Blood finger-prick and nasopharyngeal swab samples were taken by trained personnel. The reverse transcription-polymerase chain reaction (RT-PCR) was used to check for SARS-CoV-2 infection in the samples. COVID-19 serostatus was assessed by measuring SARS-CoV-2 spike (S) protein-specific immunoglobulin G (IgG) antibodies in peripheral blood samples using an enzyme-linked immunoassay (ELISA).
The results showed that of the 7,046 subjects recruited, 1,868 individuals were removed from the analysis since 802 were unvaccinated, 487 lacked vaccination dates or other essential vaccine-associated information, 247 lacked medical history or relevant demographic data, and 332 did not have a fully vaccinated status. Further, among the eligible 5,178 COVID-19 fully vaccinated subjects, 5,127 were SARS-CoV-2 seropositive, whereas 51 were seronegative.
Autoimmune disease and chronic kidney disease (CKD) demonstrated the highest connections to SARS-CoV-2-negative serostatus in the fully vaccinated subjects.

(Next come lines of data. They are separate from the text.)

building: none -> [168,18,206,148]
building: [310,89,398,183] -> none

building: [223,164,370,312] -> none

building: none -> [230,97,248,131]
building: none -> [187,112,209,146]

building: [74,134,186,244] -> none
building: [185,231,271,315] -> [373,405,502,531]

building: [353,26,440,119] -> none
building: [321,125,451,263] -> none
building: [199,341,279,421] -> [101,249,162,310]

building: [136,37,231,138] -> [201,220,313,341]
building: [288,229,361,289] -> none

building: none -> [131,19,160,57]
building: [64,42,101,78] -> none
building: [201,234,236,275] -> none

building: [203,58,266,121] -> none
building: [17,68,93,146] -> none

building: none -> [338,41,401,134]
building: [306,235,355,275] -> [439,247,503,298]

The lack of any CHC was closely linked to SARS-CoV-2 seropositivity. The chance of SARS-CoV-2-negative serostatus rose as the number of co-existing CHCs increased. Similarly, the use of two or more CHC-associated drugs substantially correlated with seronegative status.

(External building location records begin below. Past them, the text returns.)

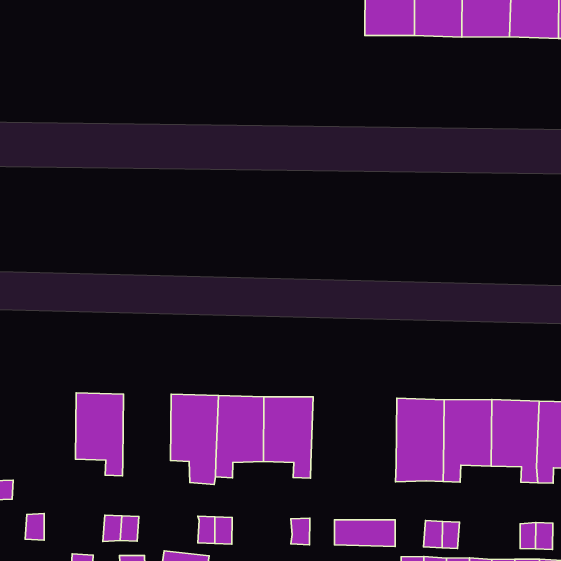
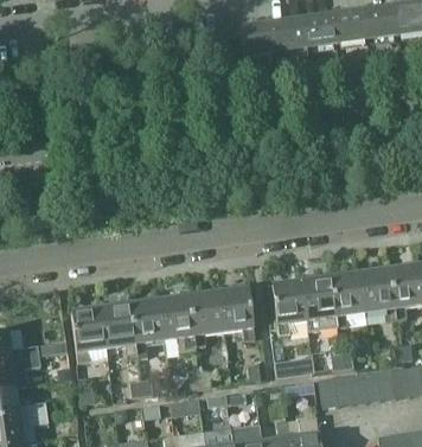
building: none -> [70,306,105,360]
building: none -> [129,298,165,353]
building: none -> [270,279,306,334]

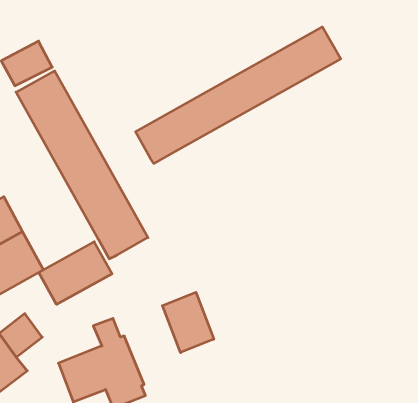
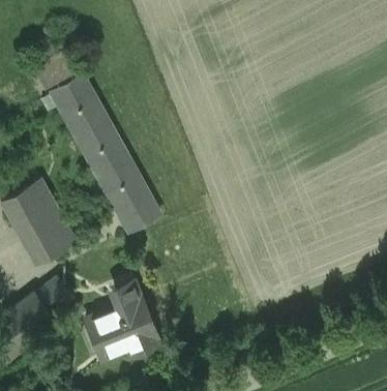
building: [136,27,341,163] -> none
building: [39,242,112,304] -> none
building: [162,292,214,353] -> none

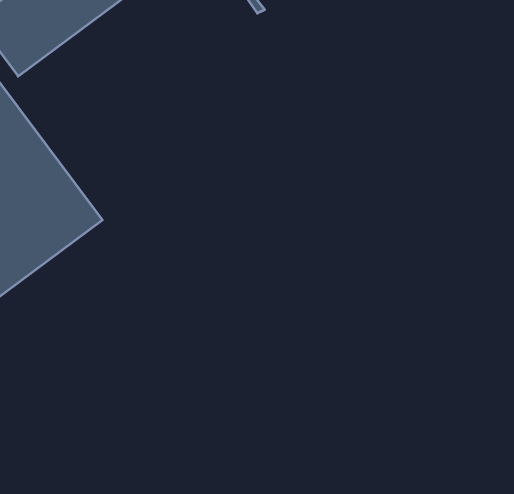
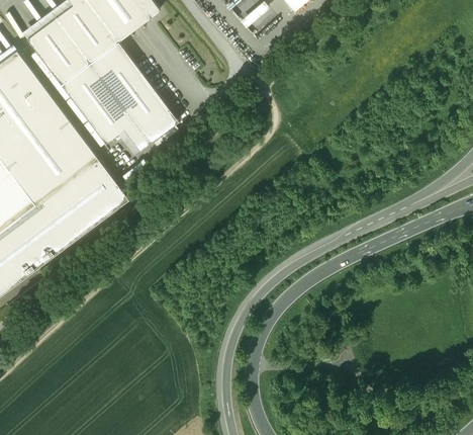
building: none -> [59,40,176,150]

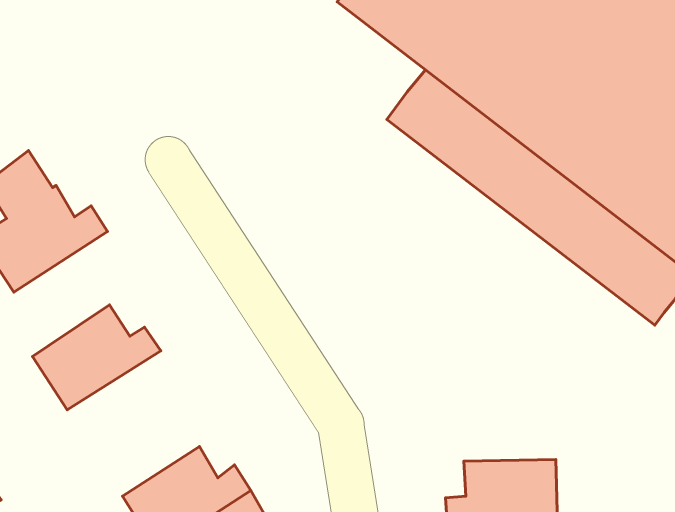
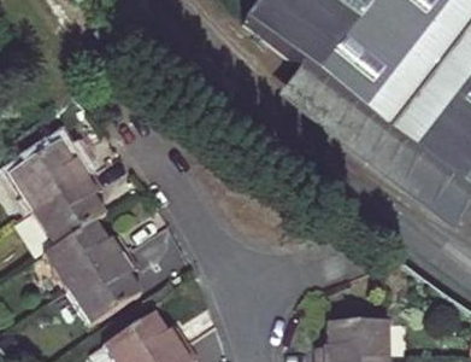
building: none -> [33,170,106,245]
building: none -> [67,249,141,323]

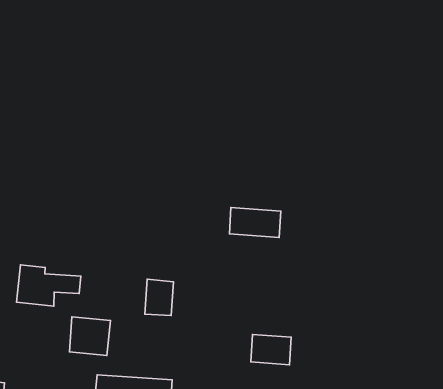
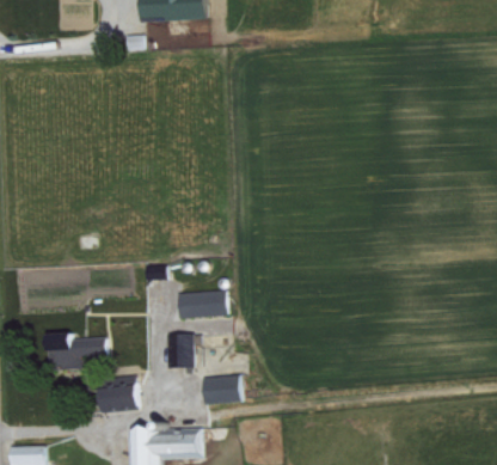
building: [229,207,281,238] -> [178,290,227,317]
building: [251,334,291,365] -> [204,375,243,403]

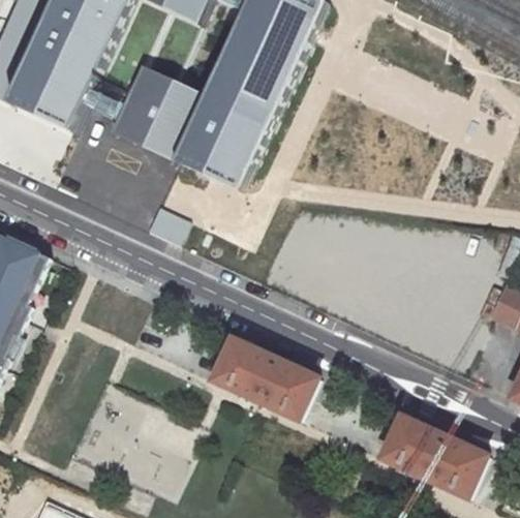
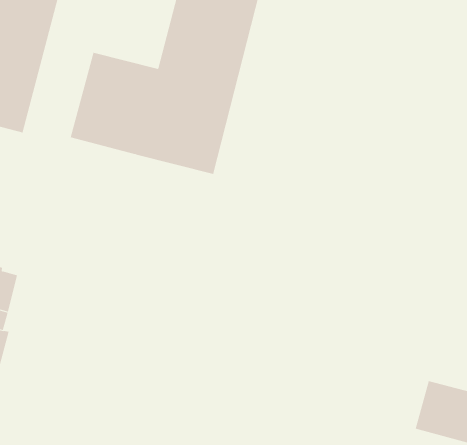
building: [209,335,315,418] -> none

In detail, while 42% of those with no-CHC were SARS-CoV-2 seropositive, 22% had negative serostatus. In people with CKD, 2% had a seropositive status, whereas 12% were SARS-CoV-2 seronegative. Further, 31% among the autoimmune disease category were seronegative, whereas 5% had positive serostatus. Seronegative status was also considerably high in patients with hypertension, cardiovascular diseases (CVDs), and diabetes.

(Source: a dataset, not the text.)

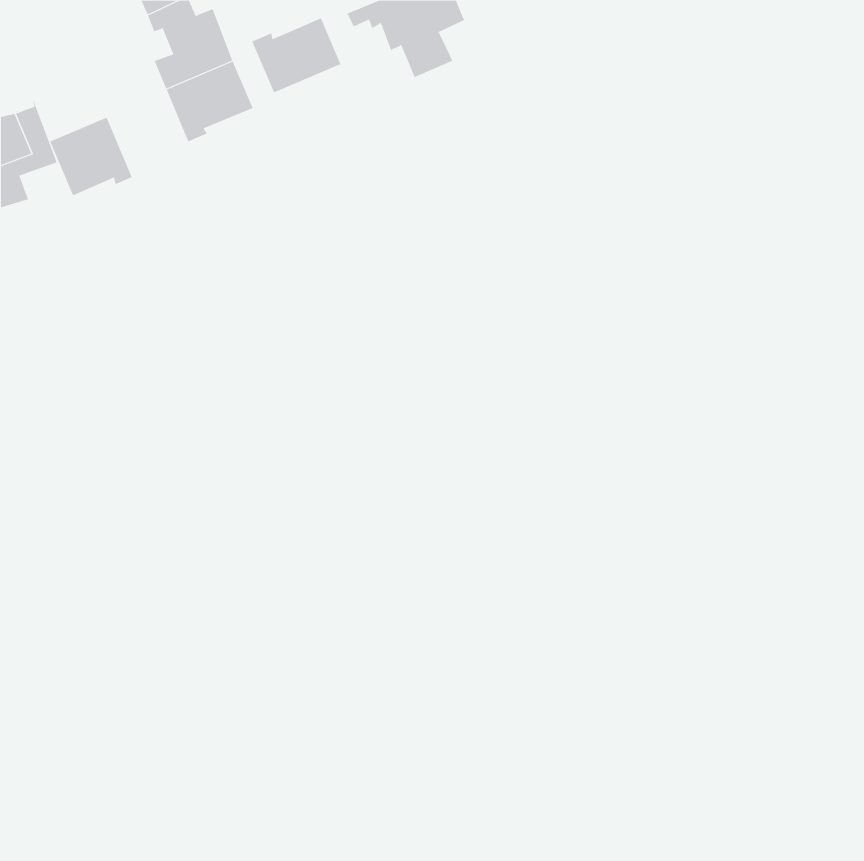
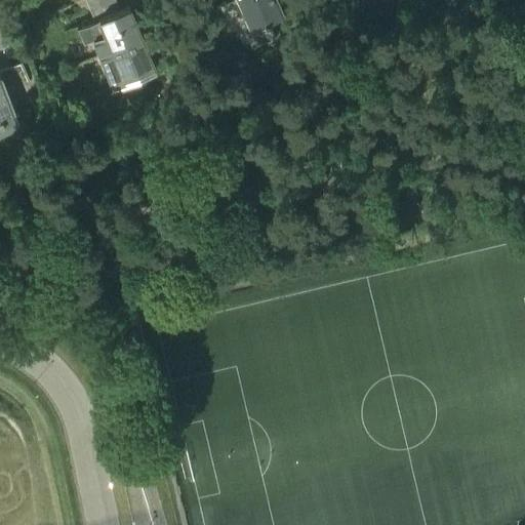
building: [252,17,341,93] -> none
building: [49,117,133,196] -> none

In addition, 78% of the patients in the seronegative category had any of the CHCs, while 58% of the seropositive lot had at least one CHCs. The seronegative group also had a higher history of cancer therapies and immunosuppressants. By contrast, the history of ACEI or ARB did not correlate with serostatus.
Seronegative status was not significantly linked with age above 65 years, gender, or a documented history of tobacco product use. The existence of even one reported CHC, on the other hand, was strongly linked to SARS-CoV-2 seronegative status. Likewise, when the number of CHCs increased from two to three or more, the pre-existing CHCs correlation with the seronegative status became stronger.
The study findings demonstrated that people who were fully vaccinated against SAR-CoV-2 were more likely to be seronegative if they had any CHC, notably autoimmune illness or CKD. This risk rose as the number of comorbidities increased, particularly while using multiple drugs. The lack of any CHC was protective, increasing the chances of positive serological response after COVID-19 immunization. More research is needed to see if smoking and other comorbid conditions affect the efficiency of the viral neutralization abilities after SARS-CoV-2 immunization.
Overall, the current study implied that almost 50% of the US adults with concurrent CHCs have twice the risk of COVID-19 or reinfection, regardless of a fully vaccinated status compared to those who did not have CHCs. Although CVD, diabetes, and hypertension are established risk factors for severe SARS-CoV-2 outcomes, the present research demonstrated that CKD is a significant threat for COVID-19 vaccination failure. These findings will aid in the development of appropriate COVID-19 vaccination booster doses, targeted vaccination rollout, and identify people with a higher chance of breakthrough SARS-CoV-2 infection globally.
medRxiv publishes preliminary scientific reports that are not peer-reviewed and, therefore, should not be regarded as conclusive, guide clinical practice/health-related behavior, or treated as established information.